Но он хотел жить и вернуться человеком к Тин-Тин.
12В темноте, в предутренней сладости сна приходят видения: явственно чувствуешь рядом молодое, жаркое тело, и не хочется просыпаться.
Но вдруг Тин-Тин дернулась всем телом, сбросив с голого живота чужую руку.
Осторожно выскользнув в холодную часть яранги, оставила и видение, и живую человеческую похоть, от которой хотелось отряхнуться или обтереться только что выпавшим свежим снегом.
Давно ли была весна, лето, и вот уже пришли первые вестники надвигающейся долгой зимы — снежинки, ночные заморозки и белая полоска приближающихся льдов на морском горизонте.
Каждое утро Тин-Тин смотрела на льды, от приближения которых зависела ее судьба.
Кэу так еще и не сказал, чьей же она будет женой. В неведении был и Пины, пытаясь силой взять Тин-Тин. Женщина боролась молча и ожесточенно, и это раздражало и сердило мужчину.
— Чего ждешь? — с укоризной говорил он, отходя, чтобы остыть. — Все равно будешь моя — рано или поздно… Кэу не станет брать тебя в свою ярангу — у него уже есть дети. А здесь — пусто. Да и взята ты в наш род не для того, чтобы оставалась яловой и зря только ела.
Это было горько и тяжело: слышать попреки о еде. Еда достается нелегко. В поисках еды исчез в белой бесконечности льдов Гойгой, поэтому трудно придумать что-нибудь больнее, чем попрекнуть едой.

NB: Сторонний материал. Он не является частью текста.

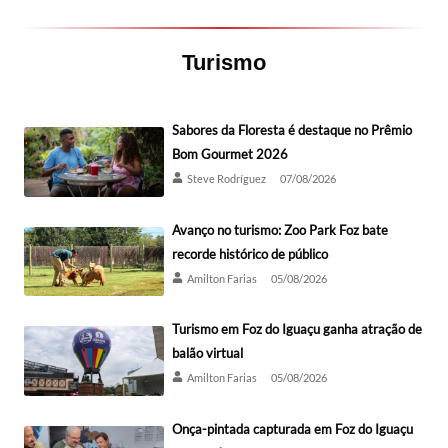
Turismo
Sabores da Floresta é destaque no Prêmio
Bom Gourmet 2026
Steve Rodríguez
07/08/2026
Avanço no turismo: Zoo Park Foz bate
recorde histórico de público
Amilton Farias
05/08/2026
Turismo em Foz do Iguaçu ganha atração de
balão virtual
Amilton Farias
05/08/2026
Onça-pintada capturada em Foz do Iguaçu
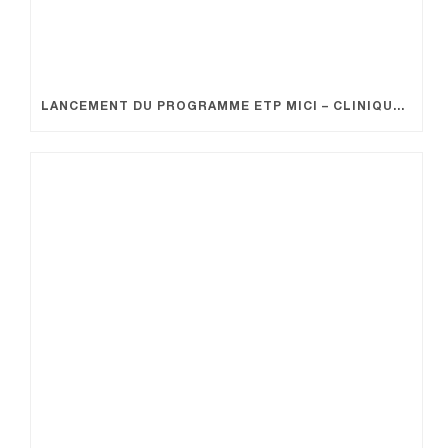
LANCEMENT DU PROGRAMME ETP MICI – CLINIQUE KANTYS CENTRE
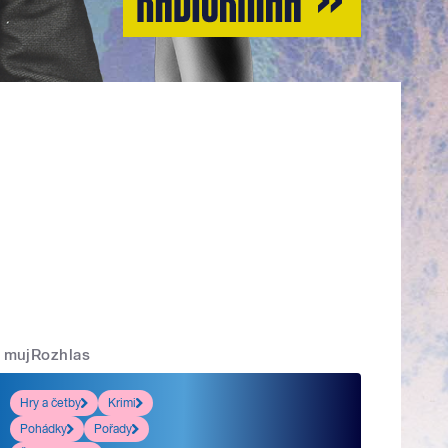
mujRozhlas
Hry a četby
Krimi
Pohádky
Pořady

Нельзя сказать, что Тин-Тин бездельничала. Она раньше всех поднималась в яранге, и, пока Пины продирал глаза, вся холодная часть яранги была уже полна теплого дыма от разгоревшегося костра. Добыть огонь в сырую погоду нелегко, и нелегко его поддерживать, подкладывая дрова, собранные на галечном берегу после шторма. Все надо успеть сделать до пробуждения мужчины: сходить на берег моря, набрать вместе с дровами свежую охапку съедобной морской травы, приготовить утреннюю пищу…

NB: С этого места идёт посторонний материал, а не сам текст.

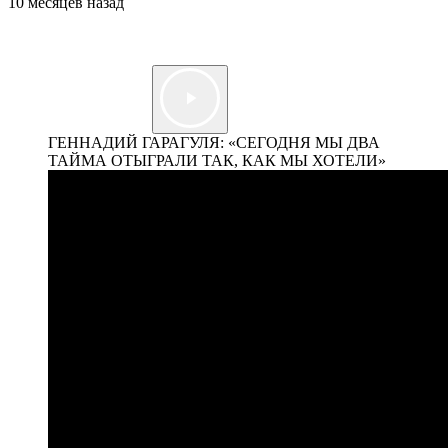
10 месяцев назад
ГЕННАДИЙ ГАРАГУЛЯ: «СЕГОДНЯ МЫ ДВА
ТАЙМА ОТЫГРАЛИ ТАК, КАК МЫ ХОТЕЛИ»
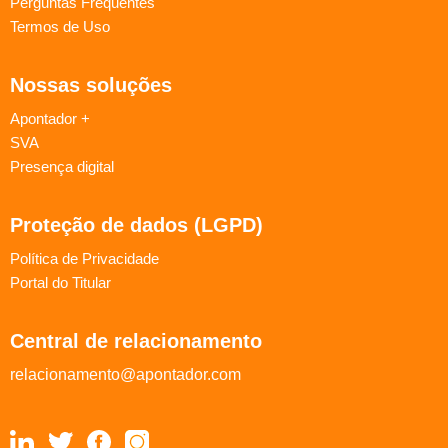
Perguntas Frequentes
Termos de Uso
Nossas soluções
Apontador +
SVA
Presença digital
Proteção de dados (LGPD)
Política de Privacidade
Portal do Titular
Central de relacionamento
relacionamento@apontador.com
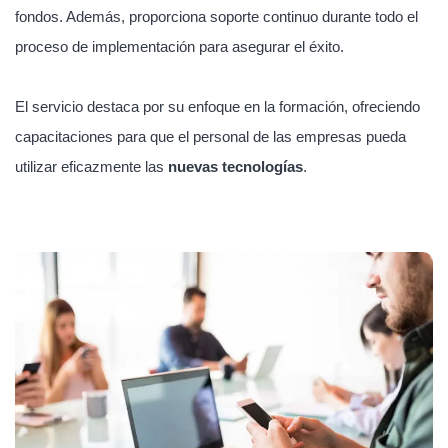
fondos. Además, proporciona soporte continuo durante todo el
proceso de implementación para asegurar el éxito.
El servicio destaca por su enfoque en la formación, ofreciendo
capacitaciones para que el personal de las empresas pueda
utilizar eficazmente las
nuevas tecnologías
.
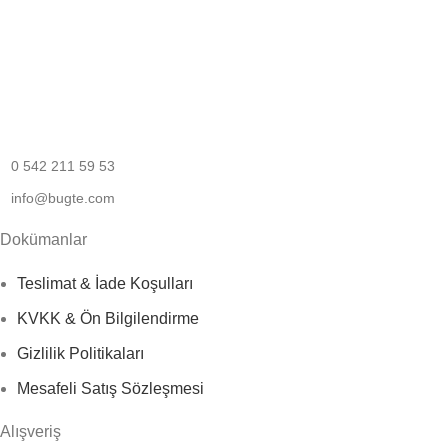
ışverişinizi güvenle yapın.
şteri Desteği
zin için buradayız!
0 542 211 59 53
info@bugte.com
Dokümanlar
Teslimat & İade Koşulları
KVKK & Ön Bilgilendirme
Gizlilik Politikaları
Mesafeli Satış Sözleşmesi
Alışveriş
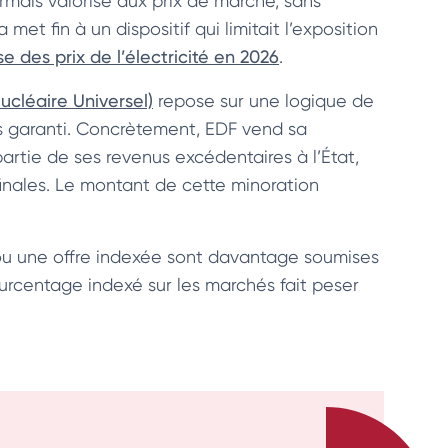
sormais valorisé aux prix de marché, sans
met fin à un dispositif qui limitait l’exposition
e des prix de l’électricité en 2026
.
cléaire Universel)
repose sur une logique de
cès garanti. Concrètement, EDF vend sa
artie de ses revenus excédentaires à l’État,
finales. Le montant de cette minoration
t ou une offre indexée sont davantage soumises
urcentage indexé sur les marchés fait peser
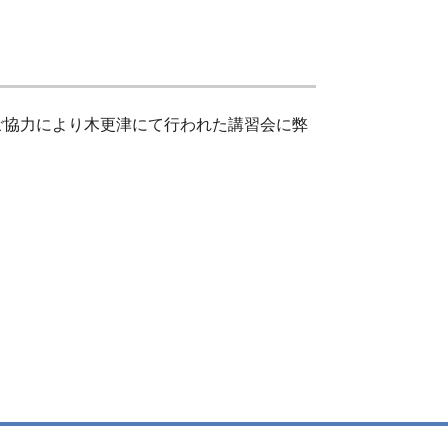
ご協力により木更津にて行われた講習会に弊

Тин-Тин в последнее время старалась не есть на глазах Пины, но еда украдкой считалась за великий грех.
А время было сытное, осеннее, перед зимними долгими голодовками.

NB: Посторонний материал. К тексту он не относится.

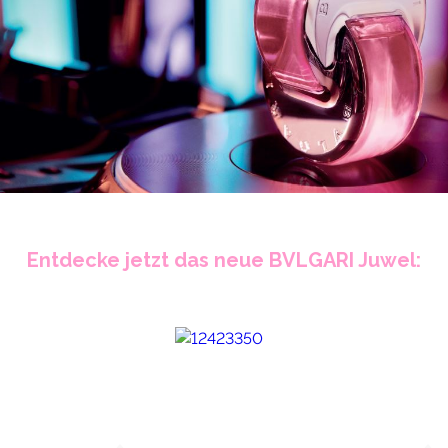
Entdecke jetzt das neue BVLGARI Juwel:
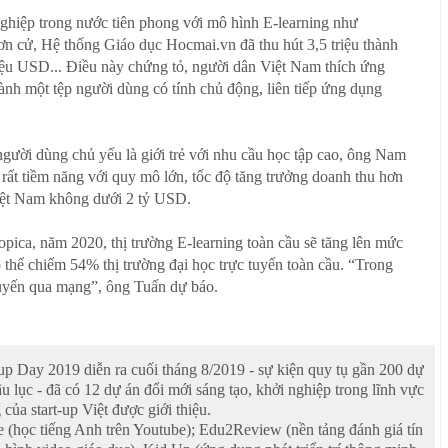
ghiệp trong nước tiên phong với mô hình E-learning như
n cử, Hệ thống Giáo dục Hocmai.vn đã thu hút 3,5 triệu thành
riệu USD... Điều này chứng tỏ, người dân Việt Nam thích ứng
hành một tệp người dùng có tính chủ động, liên tiếp ứng dụng
 người dùng chủ yếu là giới trẻ với nhu cầu học tập cao, ông Nam
g rất tiềm năng với quy mô lớn, tốc độ tăng trưởng doanh thu hơn
iệt Nam không dưới 2 tỷ USD.
ica, năm 2020, thị trường E-learning toàn cầu sẽ tăng lên mức
hể chiếm 54% thị trường đại học trực tuyến toàn cầu. “Trong
tuyến qua mạng”, ông Tuấn dự báo.
up Day 2019 diễn ra cuối tháng 8/2019 - sự kiện quy tụ gần 200 dự
u lục - đã có 12 dự án đổi mới sáng tạo, khởi nghiệp trong lĩnh vực
 của start-up Việt được giới thiệu.
e (học tiếng Anh trên Youtube); Edu2Review (nền tảng đánh giá tín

Били моржа на лежбище, складывали в ямы свернутые в круги куски моржовой кожи с салом и мясом, черпали сетями жирную рыбу в лагуне, ловили болами молодых уток. Да и в тундре было много съедобной ягоды и зелени. Оленьи туши, полученные в подарок от тундровых родичей, вялились в вышине яранги, пропитываясь сырым дымом костров.
С каждым днем ощутимо холодало.
Первое, что видела Тин-Тин, выходя из яранги, это множество сверкающих от солнца бликов: блестел иней, наросший за ночь на ярангах, на круглых камнях, поддерживающих жилище, блестели замерзающие лужи, забереги на лагуне, мокрая галька, оттаивающая под утренними лучами.
Тин-Тин шла за водой к ручью, набравшему новую силу от частых осенних дождей. Студеная вода с ледяным звоном прыгала по камням, и, черпая ее, Тин-Тин с грустью думала: скоро и ты превратишься в тин-тин… С севера неумолимо надвигался другой лед — гилгил. Гилгил отнял у нее Гойгоя, и гилгил же несет ей нового мужа.